Nichole Smith-Anderson, special projects director for the Greater Flint Health Coalition, one of the grantees, said their plan is to recruit volunteers and install raised beds in community gardens at food pantries and centers for older adults.
"There's really a need for our senior population, in particular, to be physically active to make sure that they have access to nutritious foods," she said. "We've also found during the pandemic, in particular, there's been a lot of social isolation."
Smith-Anderson said she hopes the project will help foster a culture of healthy eating and physical activity through gardening. Studies also have shown that community gardens play a role in reducing crime.
Other grantees include the City of Lansing, the Sable Points Lighthouse Keepers Association, Road to Freedom and Arboretum Detroit.
Birch Kemp started Arboretum Detroit, a nonprofit with a goal of reforesting urban landscapes. Now president of its board of directors, Kemp said they plan to use the Community Challenge grant to install an Americans with Disabilities Act-compliant boardwalk behind Mission Point, a nursing and rehab facility in Detroit. It's part of their Circle Forest Native Restoration Project, with a goal of bringing native trees to more than an acre of vacant land in the city.

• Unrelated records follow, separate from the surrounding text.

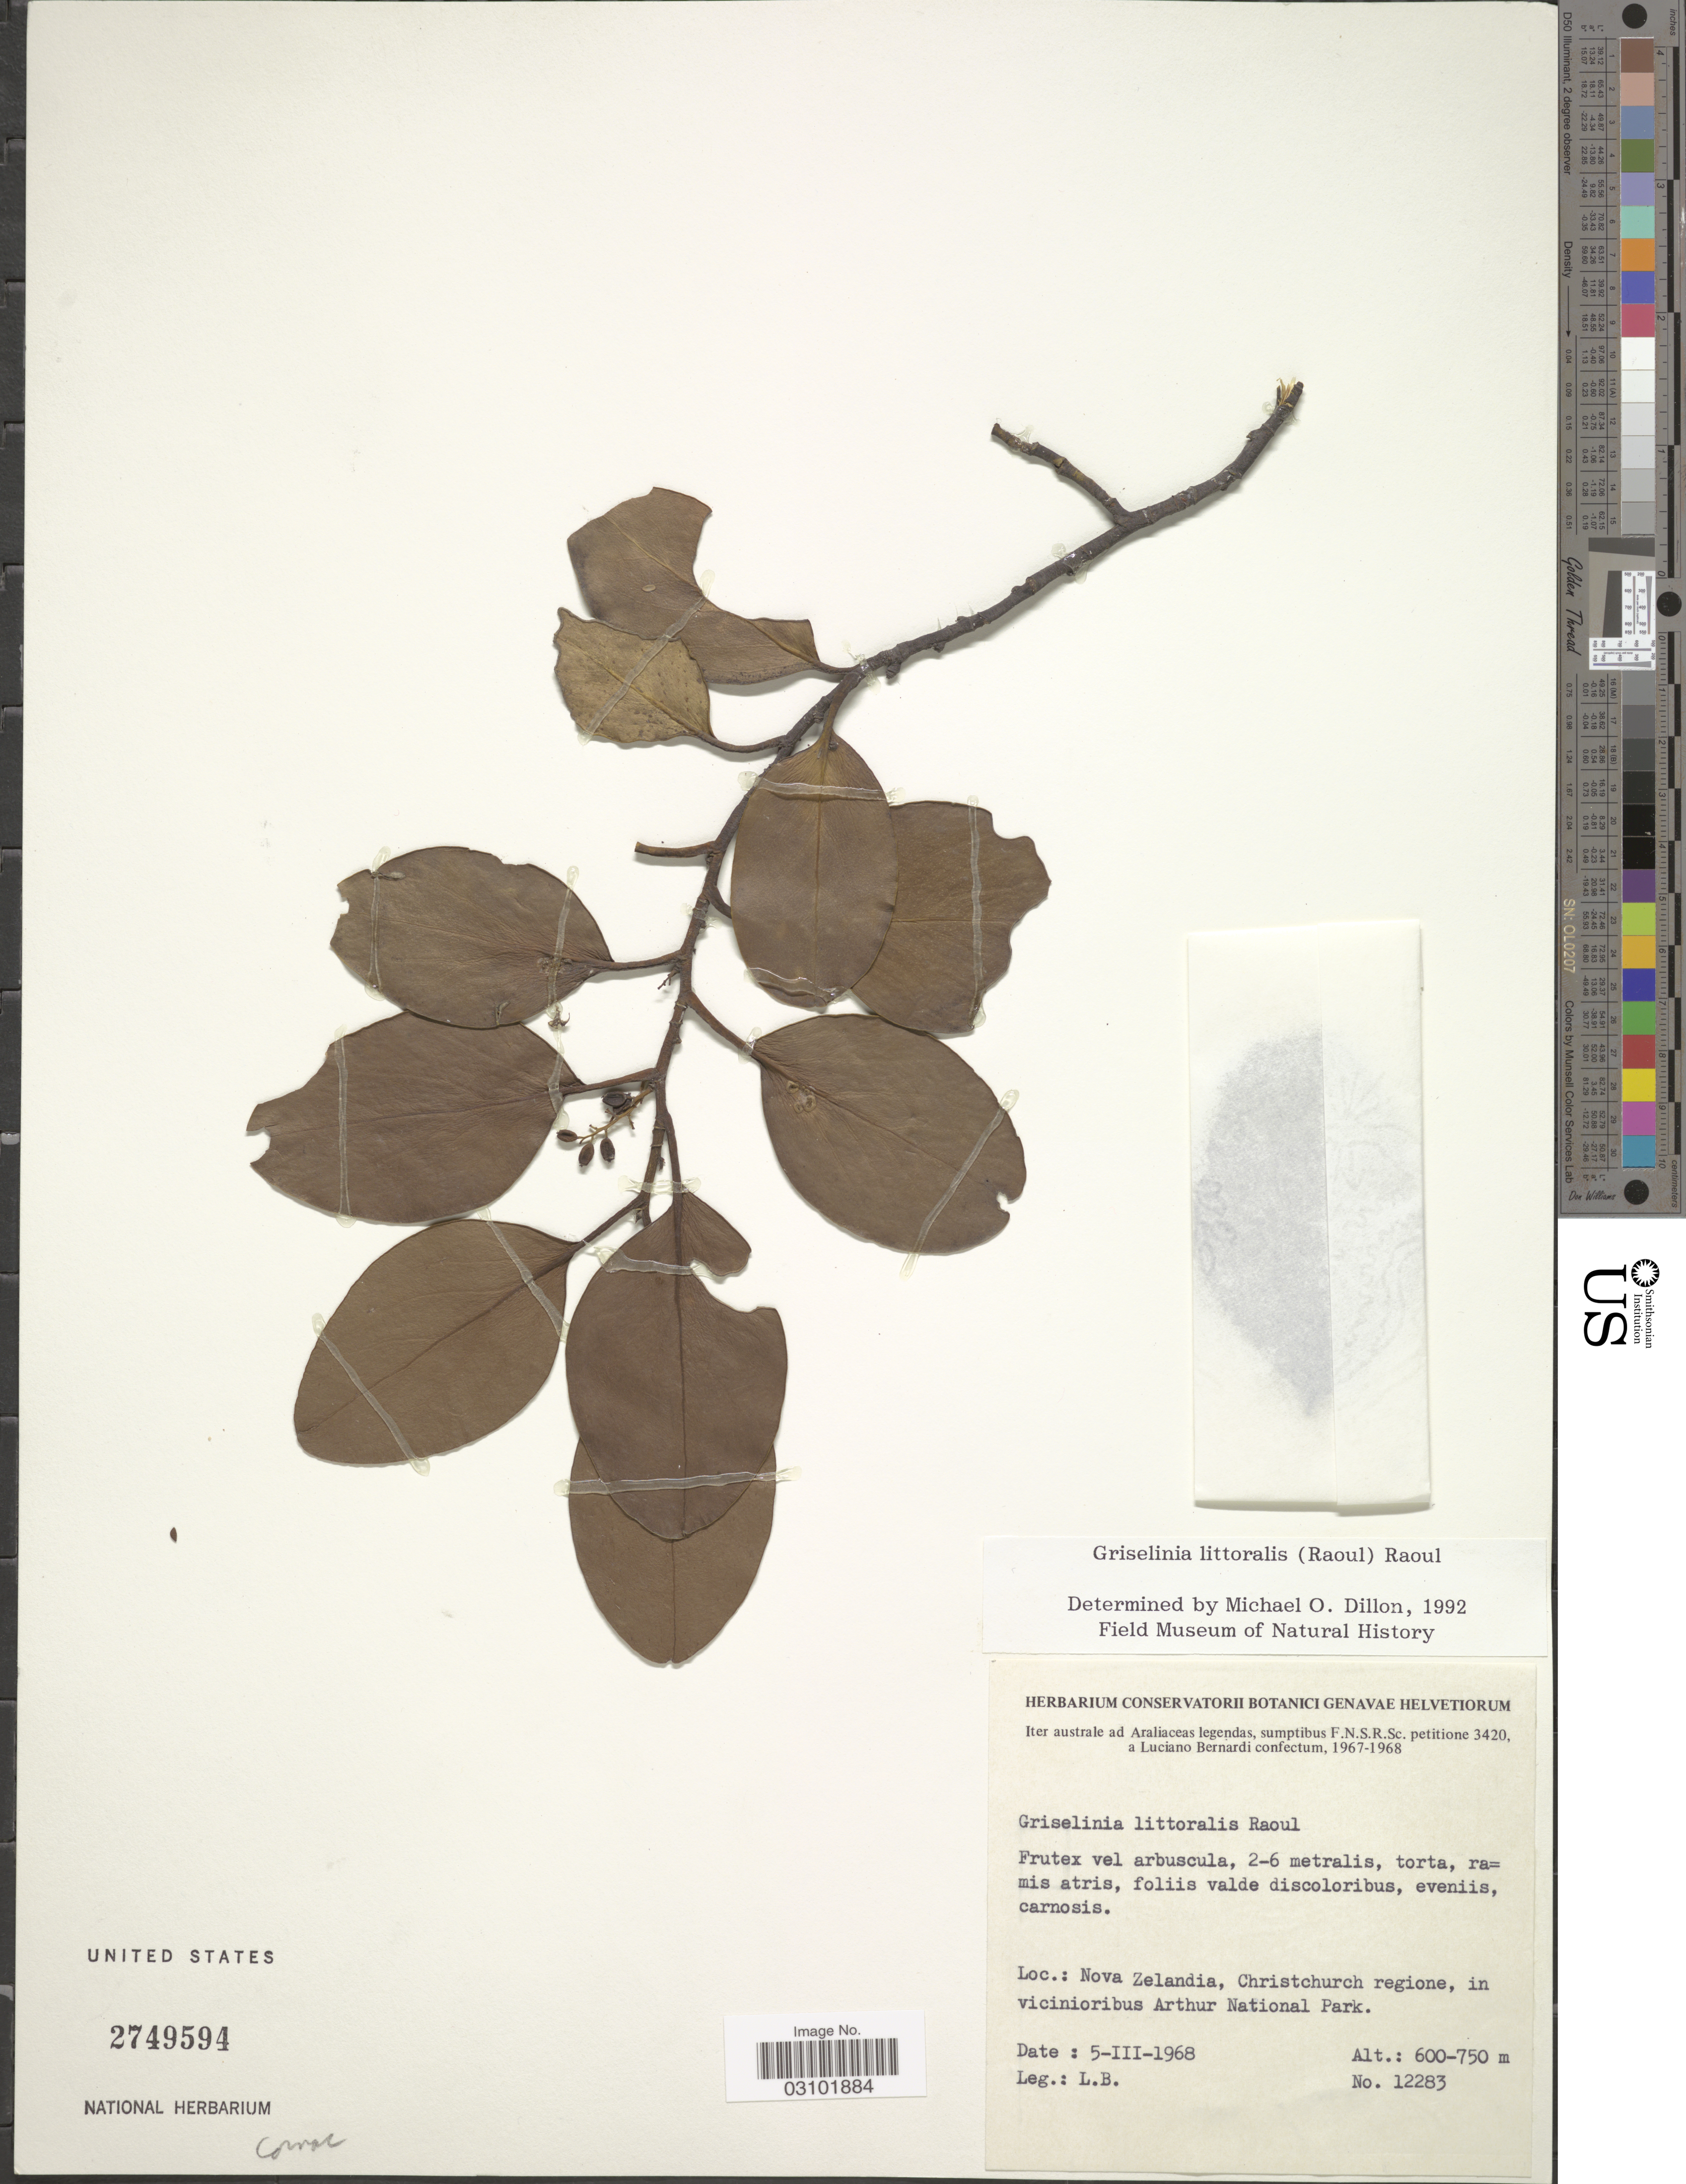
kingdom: Plantae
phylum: Tracheophyta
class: Magnoliopsida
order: Apiales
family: Griseliniaceae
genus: Griselinia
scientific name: Griselinia littoralis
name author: (Raoul) Raoul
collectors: L. Bernardi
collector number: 12283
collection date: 1968-03-05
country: New Zealand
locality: Nova Zelandia, Christchurch regione, in vicinioribus Arthur National Park.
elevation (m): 600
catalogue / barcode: US 2749594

"Nature is so restorative and healing, and we know that's powerful," he said. "So our goal is to get all those residents out into the forest. So we're making the pathways in the project accessible on about half of the project, the half that sits right behind the facility. "
Community Challenge grants are meant for civic leaders, nonprofits and residents to take quick actions that spark long-term progress towards more livable communities. Since 2017, AARP has been awarding these grants, and this year, the program awarded its largest amount so far - roughly $3.4 million.